Helping a Toddler with Biting

(C) Christie Merrill 2007

I had cared for one toddler at my day care center throughout his infancy and we had shared many good and close times together.  He began biting other toddlers a few months after he had moved into the toddler room. It took our staff a week, and a couple of conversations with his Mom, before we came upon what we thought was a likely explanation for his biting. We noticed that he usually bit other children on Wednesdays and Fridays. We put that pattern together with the information that his mother had started an evening class that met Tuesdays and Thursdays, and that she didn't see him at all those evenings.

We guessed that missing his mother was the tension behind the biting. He didn't seem any more tense or upset than usual, and his good byes to her in the mornings happened without clinging or crying. So whatever feelings he had about evenings without his mommy weren't showing up at our center.

We figured that the first task we had was to build a closer, warmer relationship with him, so that he could trust us more fully with his feelings. And we asked his mother to give some Special Time to him any morning that she could, and to come earlier, so she could spend some one-on-one time with him at our center before leaving. With a close 10-minute playtime before his Mom left, he would have the connection and reassurance he needed to allow himself to cry with her before she left, instead of holding in his feelings and biting others later.

So, on days when his mother had to leave quickly, we had a caregiver greet him warmly, and spend 5 or 10 minutes of Special Time with him at the beginning of the day.
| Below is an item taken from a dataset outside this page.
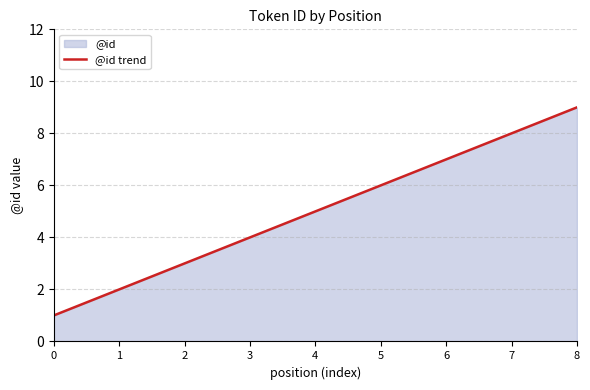

What is the difference between the second highest and minimum values?

8.0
Then, a caregiver stayed within two feet of him, so that when he lunged for a child's arm, she had a good chance of stopping him before he made contact. She would slide an arm around his tummy so he couldn't reach any farther, and bring him over to her lap.
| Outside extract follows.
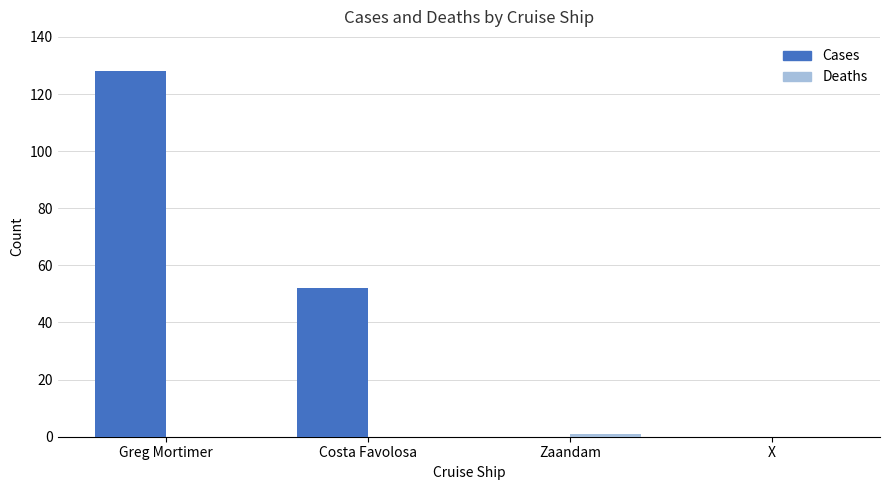

Which series changed the most between Greg Mortimer and X?

Cases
He cried and struggled to get away, perspiring and working through his fears. If the caregiver had to leave him partway through to attend to another child he would sit on the floor looking forlorn. When she returned with warm words and the reassurance of her embrace he would struggle and cry some more. We found that if he could work in this way on his fears and sadness for about 15 minutes, he would emerge more cheerful, and would usually be able to make it through the morning without biting.

On days when his mother could spend time in our classroom before leaving, I would come in and join the two of them, and encourage the mom to follow his lead, but stay very close to him. I asked her to begin her good-bye at least 5 minutes before she actually had to go, so that I could help him actually look at her, encourage him to hug her and hold her tight, and help her reassure him that she would be back at the end of the day. I would also try to help him laugh, by saying, “Here's what we're going to do when your mommy comes back!”, holding him in my arms, running to a far corner of the room, then rushing up to her, saying, “Mommy, you're back!” and putting him in her arms. He liked that game a lot! After a few days of solemn good-byes, he finally could cry when his mommy left. I stayed with him, kept telling him she would return and that she loved him, for as long as I could.

Several good-byes were tearful after that one, and over a period of many months of short opportunities to work through his fears, both when his mommy left and when we intervened before a bite, he grew gentler, trusted us more and was more easily able to simply cry when he was upset. His need to bite ended.